System builders may soon have to start offering customers shorter warranties or bearing extra support costs, if hard drive manufacturers get their way.
Maxtor recently became the first hard drive manufacturer to announce that it was planning to cut its standard three-year warranty on all desktop drives to a one-year warranty. The controversial move has been followed, in varying degrees, by rivals Seagate and Western Digital.
Richard Donaldson, sales director at reseller Pacific Computers, said: "If this comes into play then we'll have to pass the cost on to our end-users. We don't want to but we'll have little choice.
"It's a very aggressive market - there's very little money in hard drives - and I can see why they are doing it, but it's a disappointing and backward step."
Maxtor tried to bury this massive change in a news release for its new DiamondMax desktop drives with a one-line statement: "Effective from 1 October 2002, all Maxtor desktop drives will carry a one-year standard warranty."
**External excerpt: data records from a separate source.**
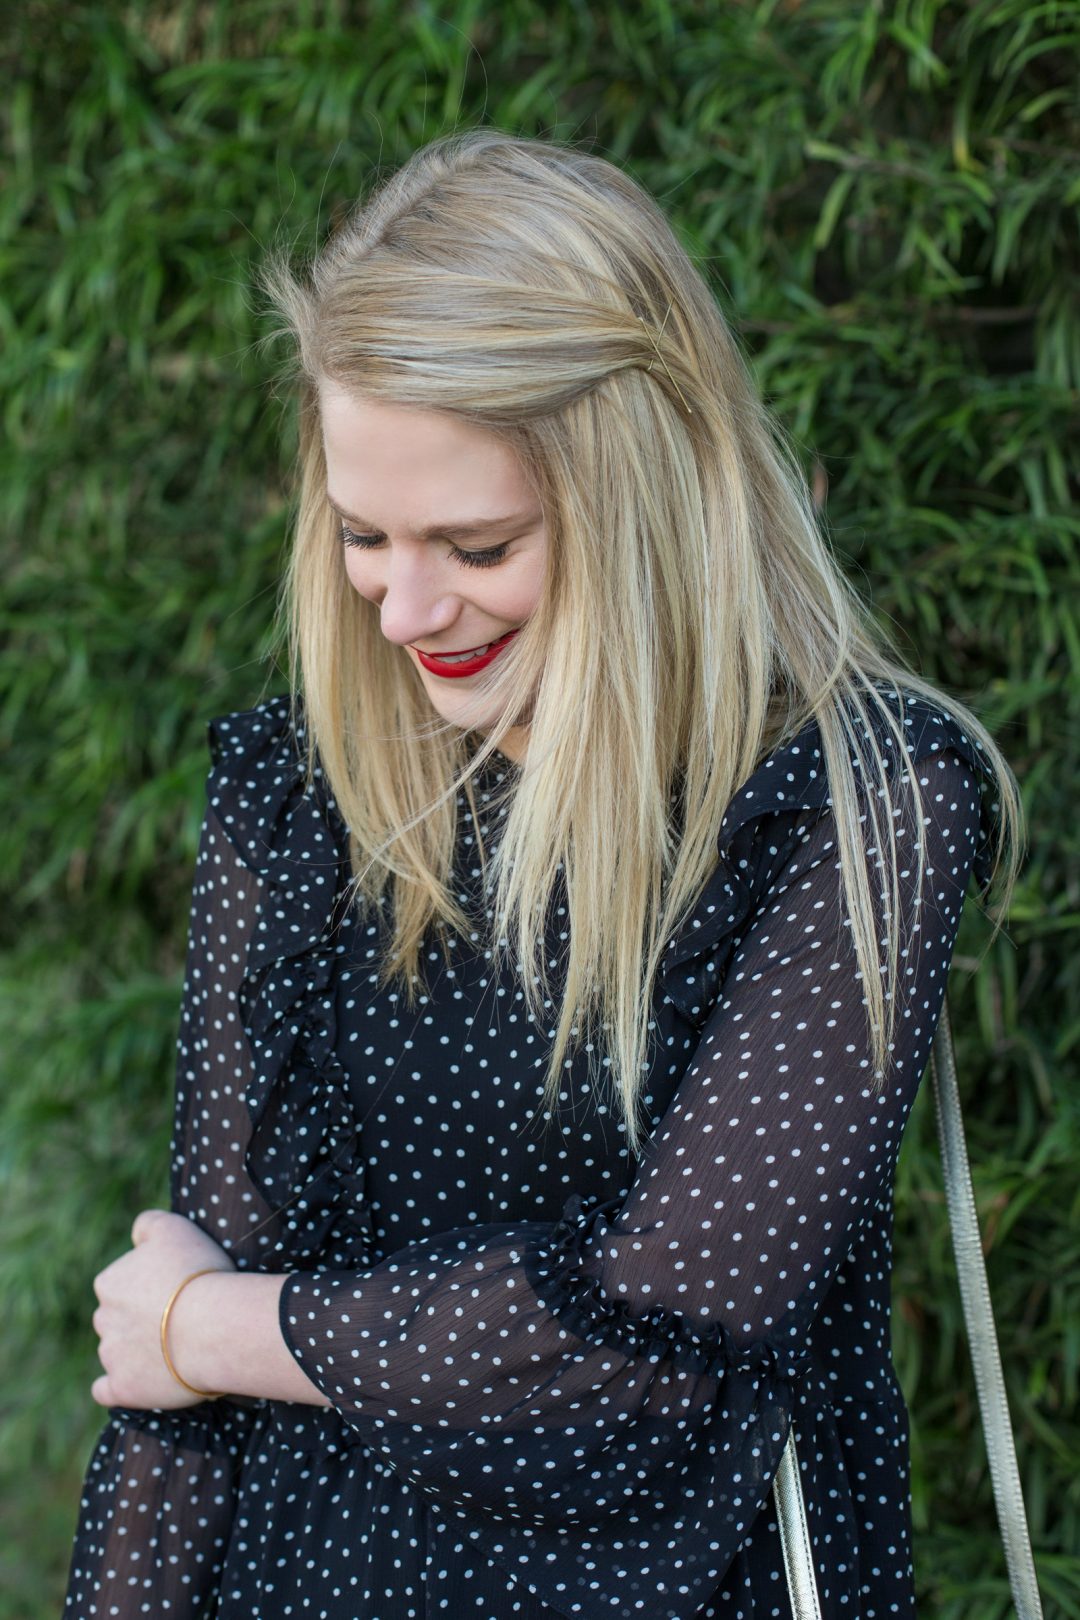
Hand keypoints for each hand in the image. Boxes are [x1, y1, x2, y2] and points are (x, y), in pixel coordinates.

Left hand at [90, 1209, 235, 1408]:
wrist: (213, 1327)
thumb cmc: (197, 1274)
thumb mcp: (174, 1227)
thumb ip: (148, 1224)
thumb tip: (138, 1232)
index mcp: (110, 1282)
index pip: (122, 1282)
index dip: (150, 1285)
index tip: (177, 1289)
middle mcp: (103, 1318)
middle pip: (117, 1316)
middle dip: (140, 1317)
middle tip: (179, 1317)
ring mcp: (111, 1356)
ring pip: (115, 1350)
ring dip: (136, 1349)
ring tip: (175, 1348)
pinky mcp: (123, 1388)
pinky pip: (106, 1389)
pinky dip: (117, 1385)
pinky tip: (134, 1380)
Since then, channel partners have been receiving letters that outline the proposed changes. Western Digital has said the one-year warranty will apply to its Caviar drives, but the warranty on its Caviar SE range will still cover three years.
In a recent letter to some partners, Seagate stated: "Seagate would like to inform you that from 1 October 2002, all Seagate desktop and personal storage products will ship with a one-year limited warranty. This warranty change will affect all generations of products that are shipping today; if a product ships on or after 1 October, it will be covered by the one-year warranty policy."
In its defence, Seagate claimed in the statement: "The new warranty policy will allow Seagate to remain a leading supplier in the highly competitive desktop disc storage market."
Regardless of these tight market conditions, it remains to be seen if the new move can be enforced in Europe, since EU law stipulates that all products must have a two-year warranty.